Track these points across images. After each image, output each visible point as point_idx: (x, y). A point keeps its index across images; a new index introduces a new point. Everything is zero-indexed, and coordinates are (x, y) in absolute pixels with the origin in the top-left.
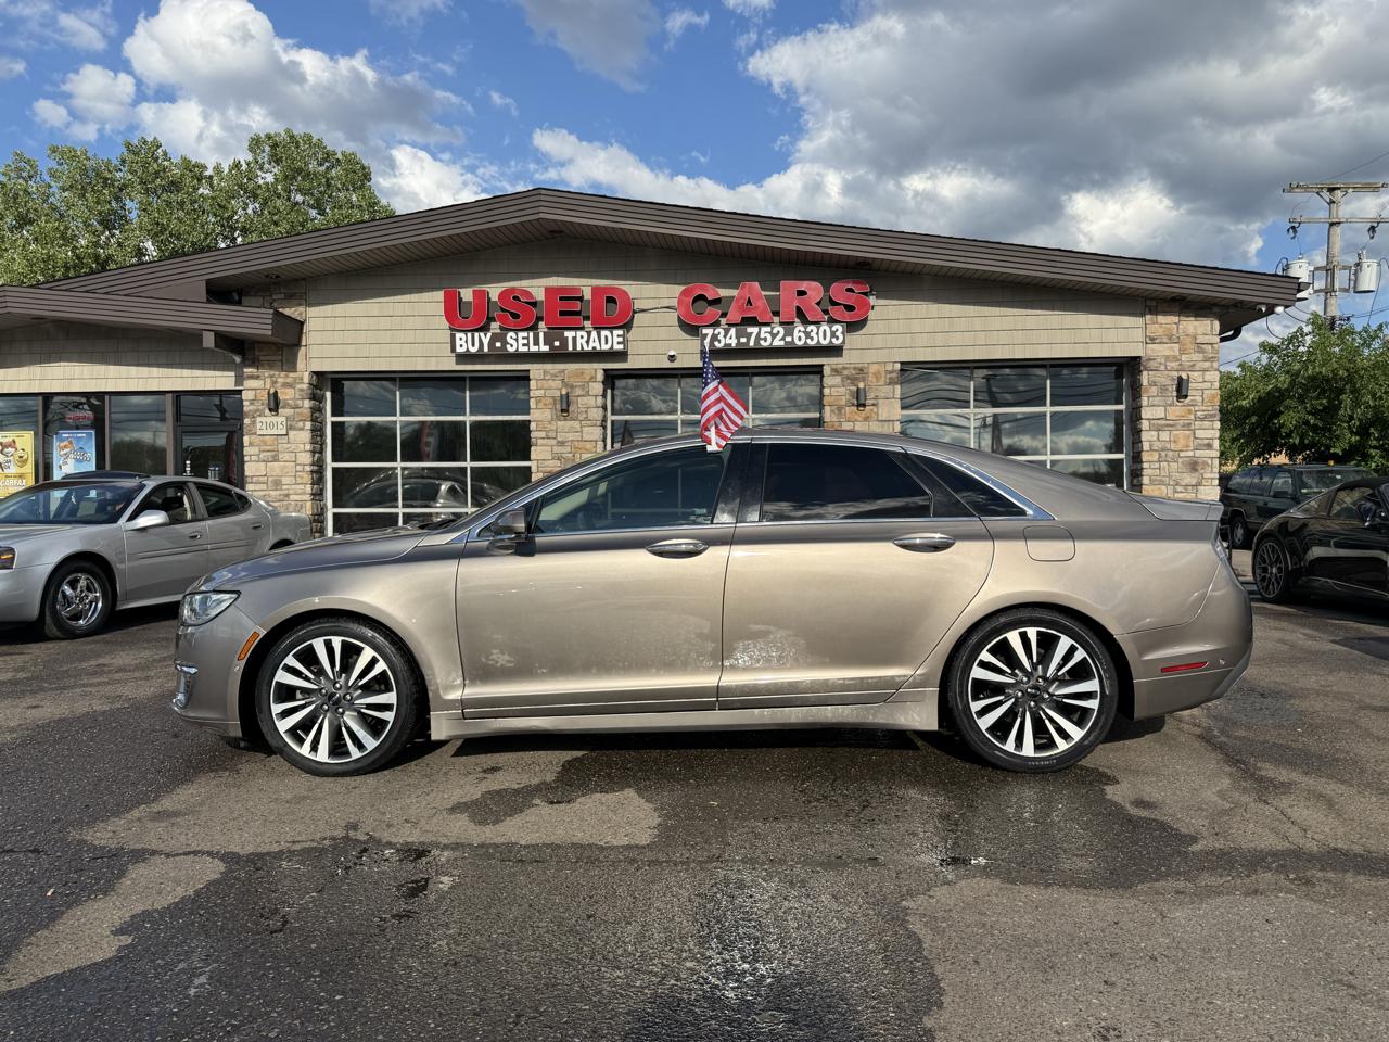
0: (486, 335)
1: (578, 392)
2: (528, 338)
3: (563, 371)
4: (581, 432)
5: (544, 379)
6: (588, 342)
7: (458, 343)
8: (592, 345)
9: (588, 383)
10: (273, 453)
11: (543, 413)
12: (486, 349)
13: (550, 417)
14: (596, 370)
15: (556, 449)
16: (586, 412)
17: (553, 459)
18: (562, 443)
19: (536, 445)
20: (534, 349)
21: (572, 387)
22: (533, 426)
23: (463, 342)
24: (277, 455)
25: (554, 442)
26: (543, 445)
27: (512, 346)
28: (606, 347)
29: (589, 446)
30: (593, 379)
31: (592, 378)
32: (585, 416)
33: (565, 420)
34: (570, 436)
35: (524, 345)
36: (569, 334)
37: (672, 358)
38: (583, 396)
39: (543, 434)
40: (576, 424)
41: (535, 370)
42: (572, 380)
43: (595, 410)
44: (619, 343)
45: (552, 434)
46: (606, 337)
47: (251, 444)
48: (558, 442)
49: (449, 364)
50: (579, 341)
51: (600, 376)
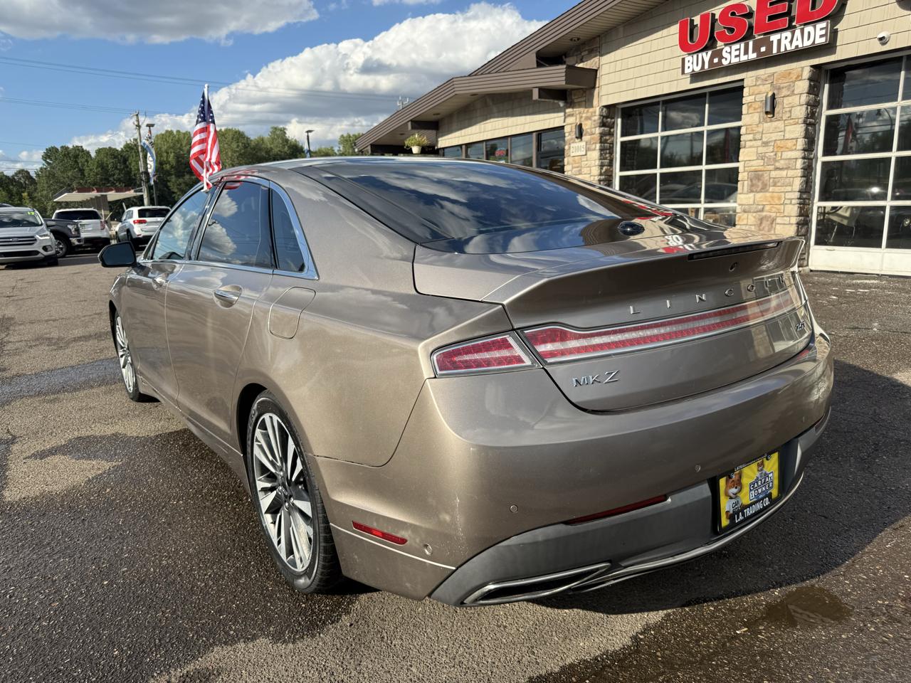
1: (785, 92)
2: (739, 49)
3: (773, 74)
4: (784, 131)
5: (756, 85)
6: (791, 42)
7: (687, 65)
9: (794, 82)
10: (579, 169)
11: (752, 117)
13: (757, 120)
14: (803, 68)
15: (761, 150)
16: (790, 111)
17: (758, 159)
18: (766, 144)
19: (745, 147)
21: (779, 89)
22: (743, 131)
23: (690, 64)
24: (580, 170)
25: (759, 143)
26: (751, 147)
27: (726, 59)
29: (790, 144)
30: (799, 78)
31: (798, 76)
32: (788, 115)
33: (771, 121)
34: (774, 136)
35: (736, 56)
36: (774, 38)
37: (883, 40)
38: (788, 96)
39: (750, 137)
40: (780, 124)
41: (749, 77)
42: (780, 81)
44: (821, 36)
45: (758, 136)
46: (809, 33)
47: (568, 163)
48: (763, 143)
49: (685, 84)
50: (783, 42)
51: (807, 73)
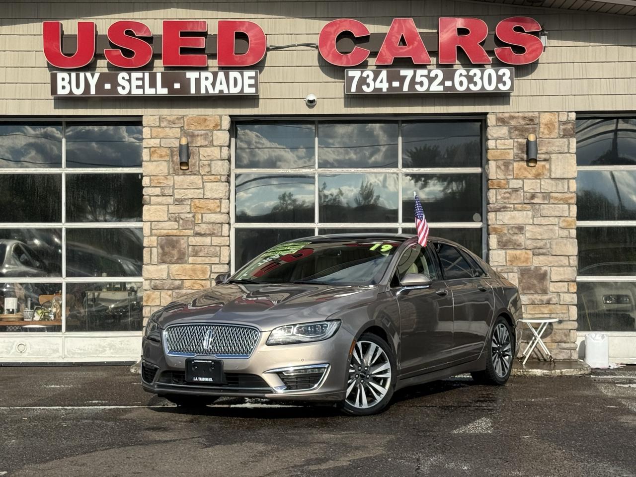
0: (93, 75)
1: (200, 141)
2: (143, 79)
3: (183, 117)
4: (203, 188)
5: (159, 127)
6: (213, 84)
7: (60, 83)
8: (218, 88)
9: (212, 131)
11: (158, 166)
12: (93, 91)
13: (166, 171)
14: (221, 116)
15: (173, 209)
16: (209, 165)
17: (169, 220)
18: (180, 202)
19: (149, 204)
20: (150, 91)
21: (193, 136)
22: (146, 181)
23: (66, 83)
25: (170, 200)
26: (159, 204)
27: (124, 88)
28: (234, 91)
29: (212, 205)
30: (217, 127)
31: (216, 125)
32: (207, 169)
33: (184, 174)
34: (190, 194)
35: (138, 87)
36: (192, 75)
37: (311, 103)
38: (206, 146)
39: (158, 191)
40: (197, 179)
41: (149, 115)
42: (193, 127)
43: (220, 163)
44: (250, 86)
45: (168, 191)
46: (235, 79)
48: (176, 200)
49: (48, 109)
50: (203, 83)
51: (226, 123)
────────
Exercise goal ▸ Please reprint the whole listing exactly and omit its pictures.

Answer to this problem ▸
Track these points across images. After each image, output each visible point as point_idx: (x, y). A point keeps its index across images; a new index introduces a new point. Everything is zero-indexed, and coordinates are (x, y) in absolute pixels with the origin in the top-left.
0: (486, 335)
1: (578, 392)
2: (528, 338)
3: (563, 371)
4: (581, 432)
5: (544, 379)
6: (588, 342)
7: (458, 343)
8: (592, 345)
9: (588, 383)
10: (273, 453)
11: (543, 413)
12: (486, 349)
13: (550, 417)
14: (596, 370)
15: (556, 449)
16: (586, 412)
17: (553, 459)
18: (562, 443)
19: (536, 445)
20: (534, 349)
21: (572, 387)
22: (533, 426)
23: (463, 342)
24: (277, 455)
25: (554, 442)
26: (543, 445)
27: (512, 346)
28: (606, 347)
29: (589, 446)
30: (593, 379)
31: (592, 378)
32: (585, 416)
33: (565, 420)
34: (570, 436)
35: (524, 345)
36: (569, 334)
37: (672, 358)
38: (583, 396)
39: (543, 434)
40: (576, 424)
41: (535, 370)
42: (572, 380)
43: (595, 410)
44: (619, 343)
45: (552, 434)
46: (606, 337)
47: (251, 444)
48: (558, 442)
49: (449, 364)
50: (579, 341)
51: (600, 376)
1: (785, 92)
2: (739, 49)
3: (773, 74)
4: (784, 131)
5: (756, 85)
6: (791, 42)
7: (687, 65)
9: (794, 82)
10: (579, 169)
11: (752, 117)
13: (757, 120)
14: (803, 68)
15: (761, 150)
16: (790, 111)
17: (758, 159)
18: (766, 144)
19: (745, 147)
21: (779, 89)
22: (743, 131)
23: (690, 64)
24: (580, 170)
25: (759, 143)
26: (751, 147)
27: (726, 59)
29: (790, 144)
30: (799, 78)
31: (798, 76)
32: (788, 115)
33: (771, 121)
34: (774, 136)
35: (736, 56)
36: (774, 38)
37: (883, 40)
38: (788, 96)
39: (750, 137)
40: (780, 124)
41: (749, 77)
42: (780, 81)
44: (821, 36)
45: (758, 136)
46: (809, 33)
47: (568, 163)
48: (763, 143)
49: (685, 84)
50: (783, 42)
51: (807, 73)
0: (93, 75)
1: (200, 141)
2: (143, 79)
3: (183, 117)
4: (203, 188)
5: (159, 127)
6: (213, 84)
7: (60, 83)
8: (218, 88)
9: (212, 131)
11: (158, 166)
12: (93, 91)
13: (166, 171)
14: (221, 116)
15: (173, 209)
16: (209, 165)
17: (169, 220)
18: (180, 202)
19: (149, 204)
20: (150, 91)
21: (193, 136)
22: (146, 181)
23: (66, 83)
25: (170, 200)
26: (159, 204)
27: (124, 88)
28: (234, 91)
29: (212, 205)
30: (217, 127)
31: (216, 125)
32: (207, 169)
33: (184, 174)
34: (190, 194)
35: (138, 87)
36: (192, 75)
37: (311, 103)
38: (206, 146)
39: (158, 191)
40: (197, 179)
41: (149, 115)
42: (193, 127)
43: (220, 163)
44: (250, 86)
45: (168, 191)
46: (235, 79)
48: (176, 200)
49: (48, 109)
50: (203, 83)
51: (226, 123)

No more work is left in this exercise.